(Dataset records)

────────────────

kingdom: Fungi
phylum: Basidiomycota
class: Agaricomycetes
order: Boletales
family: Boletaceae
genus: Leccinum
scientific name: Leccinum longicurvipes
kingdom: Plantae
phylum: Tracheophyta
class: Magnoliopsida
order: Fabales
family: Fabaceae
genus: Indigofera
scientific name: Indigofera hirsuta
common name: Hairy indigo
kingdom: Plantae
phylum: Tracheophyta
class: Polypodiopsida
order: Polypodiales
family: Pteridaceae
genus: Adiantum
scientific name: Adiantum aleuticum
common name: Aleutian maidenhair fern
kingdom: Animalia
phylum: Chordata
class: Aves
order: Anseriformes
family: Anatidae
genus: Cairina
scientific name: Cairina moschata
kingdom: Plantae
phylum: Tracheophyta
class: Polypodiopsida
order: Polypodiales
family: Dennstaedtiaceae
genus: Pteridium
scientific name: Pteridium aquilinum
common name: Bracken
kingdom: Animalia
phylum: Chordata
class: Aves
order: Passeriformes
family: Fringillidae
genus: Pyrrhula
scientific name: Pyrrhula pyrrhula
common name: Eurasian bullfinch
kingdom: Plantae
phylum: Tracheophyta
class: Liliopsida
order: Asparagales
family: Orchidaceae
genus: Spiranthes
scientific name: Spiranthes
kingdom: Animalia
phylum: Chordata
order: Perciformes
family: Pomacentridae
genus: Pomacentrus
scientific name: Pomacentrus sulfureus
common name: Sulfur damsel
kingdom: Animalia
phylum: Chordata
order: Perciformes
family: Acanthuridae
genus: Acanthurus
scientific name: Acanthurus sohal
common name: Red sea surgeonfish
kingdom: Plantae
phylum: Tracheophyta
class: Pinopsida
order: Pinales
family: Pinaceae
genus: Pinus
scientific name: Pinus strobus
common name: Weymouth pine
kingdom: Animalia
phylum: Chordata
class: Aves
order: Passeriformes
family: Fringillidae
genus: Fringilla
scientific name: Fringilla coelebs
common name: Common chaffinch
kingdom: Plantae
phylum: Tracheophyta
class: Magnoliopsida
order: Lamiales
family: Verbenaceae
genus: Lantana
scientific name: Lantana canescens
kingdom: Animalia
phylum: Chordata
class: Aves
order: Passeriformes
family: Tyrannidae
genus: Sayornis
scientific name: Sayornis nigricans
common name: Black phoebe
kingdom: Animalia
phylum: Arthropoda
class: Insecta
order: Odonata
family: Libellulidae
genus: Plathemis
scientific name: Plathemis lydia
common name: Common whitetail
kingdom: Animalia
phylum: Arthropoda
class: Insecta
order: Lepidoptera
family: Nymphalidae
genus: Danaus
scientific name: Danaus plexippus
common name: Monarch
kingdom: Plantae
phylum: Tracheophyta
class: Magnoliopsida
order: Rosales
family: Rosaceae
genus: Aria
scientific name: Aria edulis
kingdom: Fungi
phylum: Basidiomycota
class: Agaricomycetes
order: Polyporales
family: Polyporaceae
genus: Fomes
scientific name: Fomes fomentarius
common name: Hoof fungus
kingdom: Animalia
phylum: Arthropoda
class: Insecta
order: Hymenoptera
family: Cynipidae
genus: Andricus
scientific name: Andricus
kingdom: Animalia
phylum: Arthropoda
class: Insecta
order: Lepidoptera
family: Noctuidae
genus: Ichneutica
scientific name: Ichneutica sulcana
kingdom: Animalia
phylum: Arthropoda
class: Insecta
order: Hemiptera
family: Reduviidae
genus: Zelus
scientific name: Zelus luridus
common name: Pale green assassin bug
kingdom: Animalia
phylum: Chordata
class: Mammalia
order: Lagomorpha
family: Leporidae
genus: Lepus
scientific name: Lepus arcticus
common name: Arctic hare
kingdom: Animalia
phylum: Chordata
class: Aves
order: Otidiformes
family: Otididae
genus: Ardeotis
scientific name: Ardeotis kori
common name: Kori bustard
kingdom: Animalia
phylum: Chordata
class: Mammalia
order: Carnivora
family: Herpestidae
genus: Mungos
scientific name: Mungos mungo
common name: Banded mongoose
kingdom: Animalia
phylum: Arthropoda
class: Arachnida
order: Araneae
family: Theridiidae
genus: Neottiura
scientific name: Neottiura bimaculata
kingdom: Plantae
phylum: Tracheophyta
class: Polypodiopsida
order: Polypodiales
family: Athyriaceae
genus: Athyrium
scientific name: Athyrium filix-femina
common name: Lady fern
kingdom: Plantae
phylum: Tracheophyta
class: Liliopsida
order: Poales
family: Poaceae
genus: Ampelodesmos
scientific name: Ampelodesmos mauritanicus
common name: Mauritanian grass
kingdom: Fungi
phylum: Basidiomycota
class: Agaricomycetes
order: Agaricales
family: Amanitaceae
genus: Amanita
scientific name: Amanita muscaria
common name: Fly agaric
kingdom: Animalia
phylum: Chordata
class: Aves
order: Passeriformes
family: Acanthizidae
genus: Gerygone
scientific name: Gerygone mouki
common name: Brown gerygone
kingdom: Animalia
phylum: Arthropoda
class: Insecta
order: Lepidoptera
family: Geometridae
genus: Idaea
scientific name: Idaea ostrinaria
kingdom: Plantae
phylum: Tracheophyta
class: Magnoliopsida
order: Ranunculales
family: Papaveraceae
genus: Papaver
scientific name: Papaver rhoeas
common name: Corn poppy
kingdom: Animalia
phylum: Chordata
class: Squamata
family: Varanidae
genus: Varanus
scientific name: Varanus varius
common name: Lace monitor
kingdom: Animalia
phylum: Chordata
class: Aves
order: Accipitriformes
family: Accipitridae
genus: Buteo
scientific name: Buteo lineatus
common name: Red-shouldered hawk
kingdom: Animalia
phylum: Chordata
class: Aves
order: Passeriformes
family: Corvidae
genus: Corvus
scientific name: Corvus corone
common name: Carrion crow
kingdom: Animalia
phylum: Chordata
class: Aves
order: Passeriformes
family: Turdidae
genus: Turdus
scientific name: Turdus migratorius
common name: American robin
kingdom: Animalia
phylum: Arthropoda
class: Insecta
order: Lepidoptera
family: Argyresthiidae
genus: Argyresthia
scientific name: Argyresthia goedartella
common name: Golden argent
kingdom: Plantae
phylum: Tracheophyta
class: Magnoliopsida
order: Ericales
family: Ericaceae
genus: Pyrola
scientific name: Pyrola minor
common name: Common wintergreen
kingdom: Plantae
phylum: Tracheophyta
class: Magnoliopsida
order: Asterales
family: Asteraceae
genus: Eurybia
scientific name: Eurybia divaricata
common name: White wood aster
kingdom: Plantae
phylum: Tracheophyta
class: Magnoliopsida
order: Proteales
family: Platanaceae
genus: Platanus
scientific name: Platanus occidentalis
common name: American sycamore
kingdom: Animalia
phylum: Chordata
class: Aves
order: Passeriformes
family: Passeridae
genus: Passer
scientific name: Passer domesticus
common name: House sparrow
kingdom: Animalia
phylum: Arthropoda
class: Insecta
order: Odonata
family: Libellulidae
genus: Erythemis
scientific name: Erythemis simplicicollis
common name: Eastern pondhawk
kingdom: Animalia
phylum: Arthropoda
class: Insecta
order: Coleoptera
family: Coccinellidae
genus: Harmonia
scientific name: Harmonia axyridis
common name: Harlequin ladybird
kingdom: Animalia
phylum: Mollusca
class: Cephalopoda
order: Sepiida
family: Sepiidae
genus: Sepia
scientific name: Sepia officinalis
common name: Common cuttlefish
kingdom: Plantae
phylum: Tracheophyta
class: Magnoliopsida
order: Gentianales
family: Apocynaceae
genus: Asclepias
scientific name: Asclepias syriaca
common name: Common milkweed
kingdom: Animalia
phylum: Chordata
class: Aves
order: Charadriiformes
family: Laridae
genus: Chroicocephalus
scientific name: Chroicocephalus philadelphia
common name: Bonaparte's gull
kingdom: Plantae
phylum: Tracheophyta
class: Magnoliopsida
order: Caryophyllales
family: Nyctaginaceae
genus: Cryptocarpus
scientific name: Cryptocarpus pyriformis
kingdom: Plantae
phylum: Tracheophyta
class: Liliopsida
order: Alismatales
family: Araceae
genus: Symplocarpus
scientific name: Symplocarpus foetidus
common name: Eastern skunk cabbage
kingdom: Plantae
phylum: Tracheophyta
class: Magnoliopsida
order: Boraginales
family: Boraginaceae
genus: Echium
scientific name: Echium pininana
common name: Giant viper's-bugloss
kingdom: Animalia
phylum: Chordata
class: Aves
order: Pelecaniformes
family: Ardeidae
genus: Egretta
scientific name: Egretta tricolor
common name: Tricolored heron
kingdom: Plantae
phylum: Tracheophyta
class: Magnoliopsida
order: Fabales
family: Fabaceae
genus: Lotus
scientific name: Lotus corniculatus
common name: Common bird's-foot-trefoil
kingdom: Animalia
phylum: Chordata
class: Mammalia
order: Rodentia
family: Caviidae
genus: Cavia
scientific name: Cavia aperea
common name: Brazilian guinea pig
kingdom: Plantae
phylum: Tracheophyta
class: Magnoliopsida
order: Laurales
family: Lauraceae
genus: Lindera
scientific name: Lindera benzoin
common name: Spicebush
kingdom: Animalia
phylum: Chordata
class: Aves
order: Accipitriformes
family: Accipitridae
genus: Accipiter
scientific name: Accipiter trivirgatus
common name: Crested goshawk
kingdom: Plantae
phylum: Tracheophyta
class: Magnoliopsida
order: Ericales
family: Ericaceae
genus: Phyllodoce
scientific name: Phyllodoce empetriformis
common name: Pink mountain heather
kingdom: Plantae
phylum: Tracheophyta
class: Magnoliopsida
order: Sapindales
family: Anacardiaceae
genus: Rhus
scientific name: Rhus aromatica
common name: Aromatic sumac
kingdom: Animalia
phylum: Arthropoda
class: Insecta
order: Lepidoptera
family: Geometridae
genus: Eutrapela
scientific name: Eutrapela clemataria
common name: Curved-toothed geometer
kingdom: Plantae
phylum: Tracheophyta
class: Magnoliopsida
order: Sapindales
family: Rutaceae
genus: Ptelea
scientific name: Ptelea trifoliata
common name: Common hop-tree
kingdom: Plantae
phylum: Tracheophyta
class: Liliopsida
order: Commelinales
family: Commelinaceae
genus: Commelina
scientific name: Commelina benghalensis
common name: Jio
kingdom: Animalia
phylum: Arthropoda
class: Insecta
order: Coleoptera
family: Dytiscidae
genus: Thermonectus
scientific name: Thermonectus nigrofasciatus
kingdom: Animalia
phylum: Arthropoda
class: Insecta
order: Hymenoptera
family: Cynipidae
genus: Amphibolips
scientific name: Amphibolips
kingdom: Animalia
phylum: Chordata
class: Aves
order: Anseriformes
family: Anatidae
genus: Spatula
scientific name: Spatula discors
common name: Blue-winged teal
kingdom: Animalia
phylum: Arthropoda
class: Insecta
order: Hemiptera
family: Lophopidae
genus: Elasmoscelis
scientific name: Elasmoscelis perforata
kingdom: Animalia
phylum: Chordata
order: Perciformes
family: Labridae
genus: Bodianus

────────────────

» INSTRUCTION:
Please repeat the lines from the start of the rows up to and including the line with "common name: Sulfur damsel", substituting "vernacular name" for "common name" and leaving everything else unchanged.

» RESULT OF THE EXERCISE:
kingdom: Fungi
phylum: Basidiomycota
class: Agaricomycetes
order: Boletales
family: Boletaceae
genus: Leccinum
scientific name: Leccinum longicurvipes
kingdom: Plantae
phylum: Tracheophyta
class: Magnoliopsida
order: Fabales
family: Fabaceae
genus: Indigofera
scientific name: Indigofera hirsuta
vernacular name: Hairy indigo
kingdom: Plantae
phylum: Tracheophyta
class: Polypodiopsida
order: Polypodiales
family: Pteridaceae
genus: Adiantum
scientific name: Adiantum aleuticum
vernacular name: Aleutian maidenhair fern
kingdom: Animalia
phylum: Chordata
class: Aves
order: Anseriformes
family: Anatidae
genus: Cairina
scientific name: Cairina moschata
kingdom: Plantae
phylum: Tracheophyta
class: Polypodiopsida
order: Polypodiales
family: Dennstaedtiaceae
genus: Pteridium
scientific name: Pteridium aquilinum
vernacular name: Bracken
kingdom: Animalia
phylum: Chordata
class: Aves
order: Passeriformes
family: Fringillidae
genus: Pyrrhula
scientific name: Pyrrhula pyrrhula
vernacular name: Eurasian bullfinch
kingdom: Plantae
phylum: Tracheophyta
class: Liliopsida
order: Asparagales
family: Orchidaceae
genus: Spiranthes
scientific name: Spiranthes
kingdom: Animalia
phylum: Chordata
order: Perciformes
family: Pomacentridae
genus: Pomacentrus
scientific name: Pomacentrus sulfureus
vernacular name: Sulfur damsel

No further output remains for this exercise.